If you look up the term “sin” in the (Christian) Interpreters’ Dictionary of the Bible you’ll find an odd final sentence. It reads, “When it comes to repentance there is no Old Testament remedy for sin. Only in the New Testament would that come.” The writer had to ignore the central message of Isaiah in order to say that. In our Yom Kippur haftara reading we recall the prophet’s message, “Wash yourselves clean. Stop doing evil. Learn to do good. Seek justice. Defend the oppressed. Take up the cause of (the vulnerable in society). Though your sins be like scarlet, they can be white as snow" (Isaiah 1). In other words, stop sinning. Start doing good. It is not God’s grace, but rather political action, that will redeem us. We can argue about some of the details about what “doing good” means but the Jewish teaching begins with the obligation to create a just society. This is why Jews have supported Democratic candidates more strongly than any other identifiable group in America—since the beginning. It is no less Jewish an act today.

Thursday, July 26, 2012

No Representation? No Taxation!


We don’t know yet whether the Pennsylvania Voter ID law will survive its journey through the commonwealth and then the federal courts. But it is pretty clear to all that the Republicans passed this law to solve no problem other than the fact that more Democrats than Republicans would otherwise vote in the upcoming presidential election.

Governor Corbett, who signed this bill into law, used to be Pennsylvania’s Attorney General. While serving in that office exactly zero cases of voter fraud came to him.

There is no more sacred ritual in a democracy than casting one’s vote. It is an act so embedded in our history and culture that we have been unwilling to consider any change in the act—no matter how much more efficient or easy such changes would make our elections. To vote, one must go to a poll and physically enter one’s choices. You can’t choose to vote through your phone. You can’t vote via an ATM type machine that would give a paper record to enhance a recount if necessary. You can’t send in your vote via email.
Why is this ritual act—of voting in person at our specifically assigned polling place—so fundamental a part of being an American citizen? And what qualifies a person to be able to vote?

It is not the possession of a photo ID. It is not the quality of being an educated citizen. It is not the reward for making oneself well-informed about the issues. It is not about passing a literacy test or about speaking English. It is not even about being an upstanding citizen—without a criminal record (although many would deny felons the right to vote after they have completed their prison sentence).

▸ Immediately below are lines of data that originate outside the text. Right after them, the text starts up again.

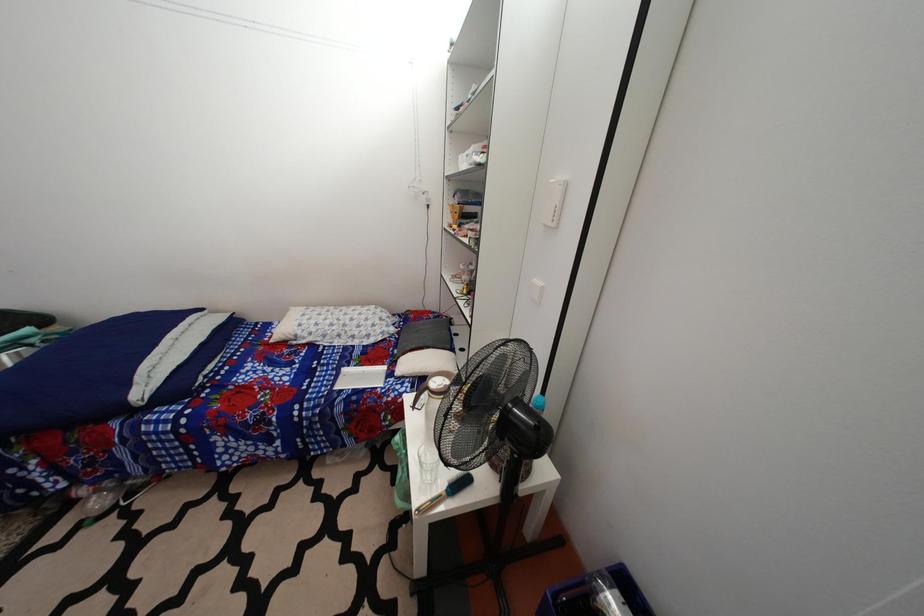
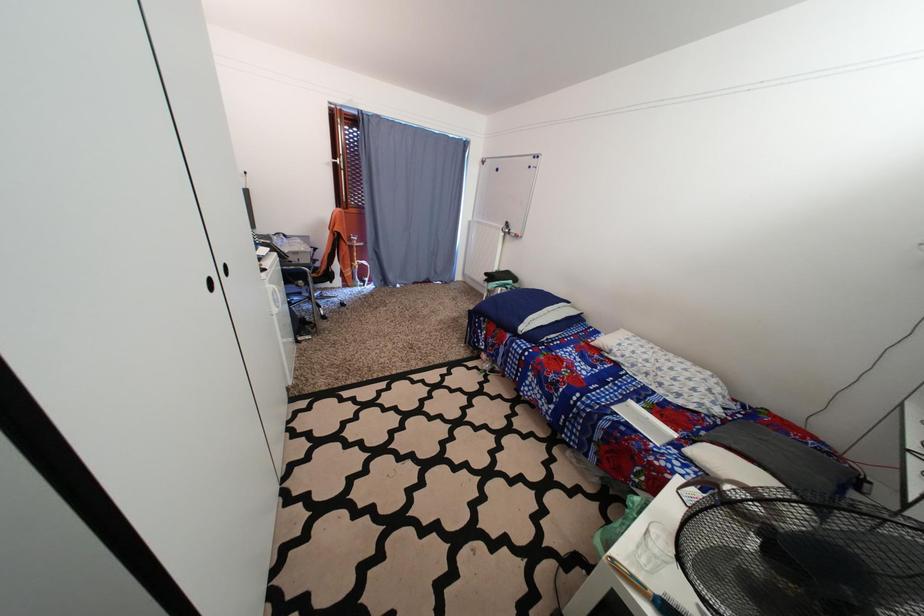
Question: The images are taken continuously from a first-person perspective. In which direction is your viewpoint rotating?

Choices:
 (A) Left
 (B) Right
 (C) Up
 (D) Down

Answer: (A)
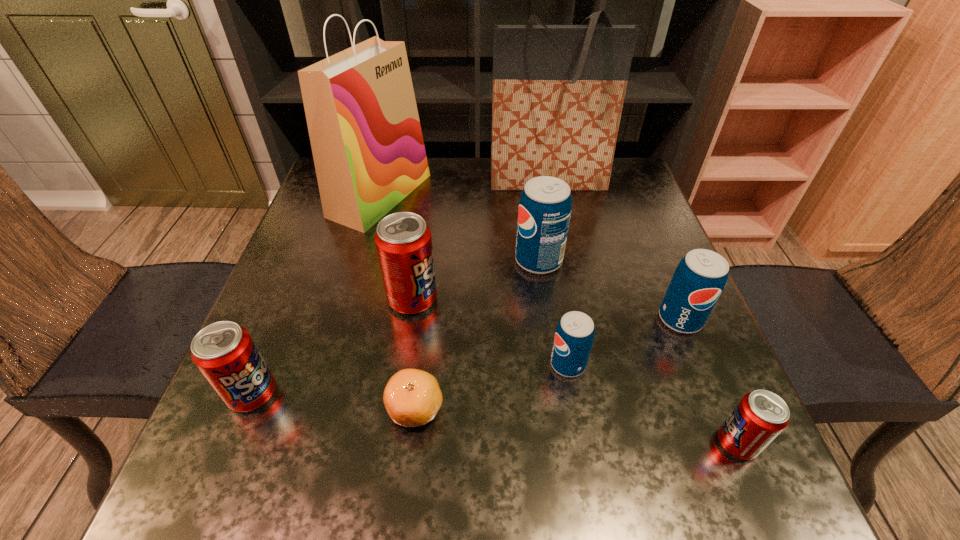
The width and height of the screenshot is (960, 540). In order to click on the nearest blue pop in this screenshot , I will do `click(574, 336)`.

In order to click on the smallest red soda can in this screenshot , I will do `click(761, 415)`.

Locate an element on the screen. the nearest soda can is located at coordinates (761, 415).

Locate an element on the screen. The height and width of the screenshot is (540, 960). clementine is located at coordinates (412, 398).

Image resolution: width=960 pixels, height=540 pixels. In order to click on orange clementine in this screenshot , I will do `click(412, 398)`.

Identify the location of blank space located on the right of the left shopping bag. (483, 195).

I want to click on free space located on the front-facing side of the right shopping bag, so click(570, 294).

Find the location of a particular element. vacant point located on the right of the farthest blue pop is located at coordinates (645, 260).

Locate an element on the screen. vacant space located on the left of the farthest red soda can is located at coordinates tap(307, 299).

Where is `vacant point located on the left of the rightmost blue pop`? vacant point located on the left of the rightmost blue pop is located at coordinates (609, 319).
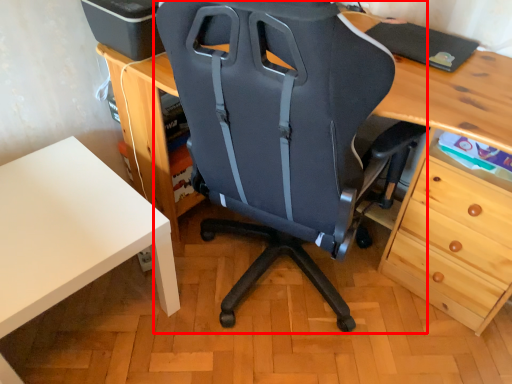
Question: From the image's perspective, where is chair (annotated by the red box) located relative to table?

Choices:
 (A) below
 (B) above

Answer: (B)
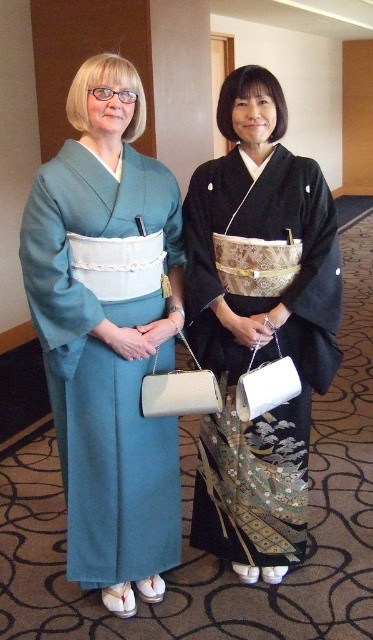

The centrality of the vote in our country goes back to the Boston Tea Party—an act of defiance against the British government that imposed a tax on tea in the Colonies despite the fact that Americans had no vote or representatives in the British Parliament. It was in this fundamental act of American rebellion that we created a direct connection between taxation and voting. You cannot impose a tax on a people that cannot vote. Or, to put it positively, only a government that allows its people to vote has the right to impose taxes on that people. The legitimate taxation function of government is a direct result of democratic elections.
And now the Commonwealth of Pennsylvania would deny that right to vote to anyone who does not have a picture ID.  This is a serious problem. But it invites a serious solution. Any citizen of Pennsylvania who is denied the right to vote should not be required to pay taxes. If the legislature wants all our taxes, it must allow all of us to vote.

Those who care about our democracy can go a step further. So long as the government of Pennsylvania denies the right to vote to some of its citizens, then all of its citizens should withhold their taxes in sympathy. Put them in escrow until the legislature returns the right to vote to all Pennsylvania’s citizens. That is a tea party that every Democrat and Republican of conscience should join.